Kennedy Stewart said the three shootings committed in the neighbourhood from Sunday afternoon to Monday morning are very concerning to officials, and that he believes a ban on handguns would make the city safer.
"I'm fully in favour of that," Stewart said. "Not having handguns in Vancouver would be a good thing."
The mayor noted the issue has already been raised in the federal election campaign, with Justin Trudeau's Liberals promising to ban assault rifles nationwide and work with provinces to give municipalities the power to ban handguns as well.
"There's no place for handguns in cities, there's no place for assault weapons in cities. Cities are dangerous enough places, as we're seeing here," Stewart said.
So far this year, police have seized more than 453 firearms from four different districts in the city – more than one gun per day.
Almost half of those were taken from the area that includes Oppenheimer Park and the Downtown Eastside.
Speaking to reporters Monday, Stewart also stressed the need to clean out the encampment at Oppenheimer, saying the park has been taking up an unsustainable amount of police resources.

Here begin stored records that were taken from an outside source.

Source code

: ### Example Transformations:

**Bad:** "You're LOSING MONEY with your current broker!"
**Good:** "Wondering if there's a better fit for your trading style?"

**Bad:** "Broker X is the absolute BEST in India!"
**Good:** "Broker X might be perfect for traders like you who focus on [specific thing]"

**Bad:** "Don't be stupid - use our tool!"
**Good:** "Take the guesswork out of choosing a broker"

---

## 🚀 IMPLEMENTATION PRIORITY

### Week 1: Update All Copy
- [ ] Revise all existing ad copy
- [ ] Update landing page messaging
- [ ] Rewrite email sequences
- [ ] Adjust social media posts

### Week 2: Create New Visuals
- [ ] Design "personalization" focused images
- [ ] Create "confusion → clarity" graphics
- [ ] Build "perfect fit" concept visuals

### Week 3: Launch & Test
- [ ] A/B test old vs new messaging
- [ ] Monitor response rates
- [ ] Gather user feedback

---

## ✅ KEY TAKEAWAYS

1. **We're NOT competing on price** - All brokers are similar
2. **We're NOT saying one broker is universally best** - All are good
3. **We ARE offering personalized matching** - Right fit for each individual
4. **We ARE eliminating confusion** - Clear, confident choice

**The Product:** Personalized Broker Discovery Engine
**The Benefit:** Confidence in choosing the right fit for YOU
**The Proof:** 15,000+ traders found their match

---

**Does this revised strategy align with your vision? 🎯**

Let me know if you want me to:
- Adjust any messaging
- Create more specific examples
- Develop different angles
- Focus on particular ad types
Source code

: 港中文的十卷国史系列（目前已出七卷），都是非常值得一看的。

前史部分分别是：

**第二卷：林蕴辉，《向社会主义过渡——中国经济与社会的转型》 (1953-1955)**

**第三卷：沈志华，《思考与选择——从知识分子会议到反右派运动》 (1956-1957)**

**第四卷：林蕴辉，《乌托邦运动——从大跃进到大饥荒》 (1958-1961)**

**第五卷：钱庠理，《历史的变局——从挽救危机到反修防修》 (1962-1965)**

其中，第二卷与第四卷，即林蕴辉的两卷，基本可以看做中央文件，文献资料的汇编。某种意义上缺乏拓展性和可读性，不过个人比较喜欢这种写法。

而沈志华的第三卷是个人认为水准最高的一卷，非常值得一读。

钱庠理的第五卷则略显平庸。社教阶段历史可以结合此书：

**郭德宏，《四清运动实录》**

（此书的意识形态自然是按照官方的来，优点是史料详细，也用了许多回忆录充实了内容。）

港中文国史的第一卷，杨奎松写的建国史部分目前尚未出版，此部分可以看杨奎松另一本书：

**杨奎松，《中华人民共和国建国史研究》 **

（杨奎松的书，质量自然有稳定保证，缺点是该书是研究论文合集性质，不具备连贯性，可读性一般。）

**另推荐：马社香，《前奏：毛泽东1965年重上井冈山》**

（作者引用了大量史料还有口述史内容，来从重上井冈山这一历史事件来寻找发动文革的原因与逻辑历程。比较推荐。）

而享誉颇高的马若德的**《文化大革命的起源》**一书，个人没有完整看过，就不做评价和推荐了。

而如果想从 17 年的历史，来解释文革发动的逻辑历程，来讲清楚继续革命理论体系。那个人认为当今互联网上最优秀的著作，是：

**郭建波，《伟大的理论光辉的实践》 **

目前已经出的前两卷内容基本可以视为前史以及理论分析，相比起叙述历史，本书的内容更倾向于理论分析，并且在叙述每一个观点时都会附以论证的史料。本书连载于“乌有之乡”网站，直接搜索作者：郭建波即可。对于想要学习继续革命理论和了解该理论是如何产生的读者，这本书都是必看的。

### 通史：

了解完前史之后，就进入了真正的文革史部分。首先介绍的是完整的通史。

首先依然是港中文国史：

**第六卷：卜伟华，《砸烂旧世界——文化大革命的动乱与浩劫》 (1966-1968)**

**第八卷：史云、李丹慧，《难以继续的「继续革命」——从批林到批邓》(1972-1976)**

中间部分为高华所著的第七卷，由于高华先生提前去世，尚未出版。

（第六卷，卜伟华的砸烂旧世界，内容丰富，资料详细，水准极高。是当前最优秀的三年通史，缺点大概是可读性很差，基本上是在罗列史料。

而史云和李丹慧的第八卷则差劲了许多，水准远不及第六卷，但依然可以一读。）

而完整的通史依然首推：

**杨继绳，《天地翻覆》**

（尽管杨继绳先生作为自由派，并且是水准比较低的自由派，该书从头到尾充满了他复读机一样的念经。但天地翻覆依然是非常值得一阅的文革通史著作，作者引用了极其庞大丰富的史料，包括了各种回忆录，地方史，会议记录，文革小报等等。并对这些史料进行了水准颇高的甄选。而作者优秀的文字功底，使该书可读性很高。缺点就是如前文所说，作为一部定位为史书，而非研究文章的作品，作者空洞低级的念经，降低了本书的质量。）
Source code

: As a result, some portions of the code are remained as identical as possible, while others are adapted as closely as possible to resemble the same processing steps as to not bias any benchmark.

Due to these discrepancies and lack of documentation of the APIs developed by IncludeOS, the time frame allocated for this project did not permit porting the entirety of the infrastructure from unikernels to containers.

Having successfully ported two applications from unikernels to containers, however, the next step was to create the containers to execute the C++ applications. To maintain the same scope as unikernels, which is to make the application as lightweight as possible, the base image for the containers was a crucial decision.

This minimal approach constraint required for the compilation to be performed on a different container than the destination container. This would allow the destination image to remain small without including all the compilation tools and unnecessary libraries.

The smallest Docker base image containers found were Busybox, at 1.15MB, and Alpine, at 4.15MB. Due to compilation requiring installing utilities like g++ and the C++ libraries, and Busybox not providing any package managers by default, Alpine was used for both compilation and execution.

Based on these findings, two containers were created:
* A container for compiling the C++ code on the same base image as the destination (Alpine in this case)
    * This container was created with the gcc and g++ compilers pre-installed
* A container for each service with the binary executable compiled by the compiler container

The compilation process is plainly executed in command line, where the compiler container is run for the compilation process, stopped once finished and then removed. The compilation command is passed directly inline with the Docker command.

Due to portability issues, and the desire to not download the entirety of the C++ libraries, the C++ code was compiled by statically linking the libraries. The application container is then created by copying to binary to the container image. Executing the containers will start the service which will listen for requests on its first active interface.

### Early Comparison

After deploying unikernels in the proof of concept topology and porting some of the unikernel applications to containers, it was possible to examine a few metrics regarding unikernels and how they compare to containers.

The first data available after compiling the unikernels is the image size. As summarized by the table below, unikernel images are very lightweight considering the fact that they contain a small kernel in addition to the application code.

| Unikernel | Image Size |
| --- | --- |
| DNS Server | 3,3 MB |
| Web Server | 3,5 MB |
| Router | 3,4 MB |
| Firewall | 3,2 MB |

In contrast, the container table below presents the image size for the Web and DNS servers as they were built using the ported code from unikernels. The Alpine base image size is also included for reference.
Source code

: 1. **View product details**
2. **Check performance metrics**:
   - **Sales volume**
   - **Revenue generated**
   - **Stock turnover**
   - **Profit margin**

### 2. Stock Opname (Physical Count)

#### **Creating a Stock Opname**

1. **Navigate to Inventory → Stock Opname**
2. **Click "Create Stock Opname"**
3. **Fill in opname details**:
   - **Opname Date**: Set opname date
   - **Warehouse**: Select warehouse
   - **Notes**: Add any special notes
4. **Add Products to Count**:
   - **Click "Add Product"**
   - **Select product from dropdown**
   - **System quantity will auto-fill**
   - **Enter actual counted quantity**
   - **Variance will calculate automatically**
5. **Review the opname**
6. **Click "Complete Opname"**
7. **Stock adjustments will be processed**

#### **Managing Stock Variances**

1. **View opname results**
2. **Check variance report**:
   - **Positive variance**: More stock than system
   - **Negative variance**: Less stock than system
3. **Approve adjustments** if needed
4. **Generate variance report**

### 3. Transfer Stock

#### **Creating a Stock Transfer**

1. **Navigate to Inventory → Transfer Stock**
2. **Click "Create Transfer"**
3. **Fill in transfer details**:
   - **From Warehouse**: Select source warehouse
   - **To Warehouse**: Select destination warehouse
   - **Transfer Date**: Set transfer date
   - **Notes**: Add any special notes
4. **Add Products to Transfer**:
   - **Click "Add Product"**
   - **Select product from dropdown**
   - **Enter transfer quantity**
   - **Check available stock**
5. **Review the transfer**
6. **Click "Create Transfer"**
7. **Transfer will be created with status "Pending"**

"We have a fantastic police force here that's doing everything they can, but unfortunately the situation in Oppenheimer Park is drawing resources out of the communities, taking officers out of their regular patrols, taking them out of the (single room occupancy hotels) and moving them into the park," he said.
The Vancouver Police Department supports a court injunction that would allow officials to clear out the park. The city's park board has jurisdiction over Oppenheimer, however, and has been hesitant to do anything heavy handed.
Jeremy Hunka of the Union Gospel Mission cautioned that forcing residents to leave won't alleviate the area's problems.
"Moving people around without giving them the supports they need won't solve the problem," Hunka said, adding that "the vast majority of people here are worried about their safety and trying to get away from these types of violent episodes."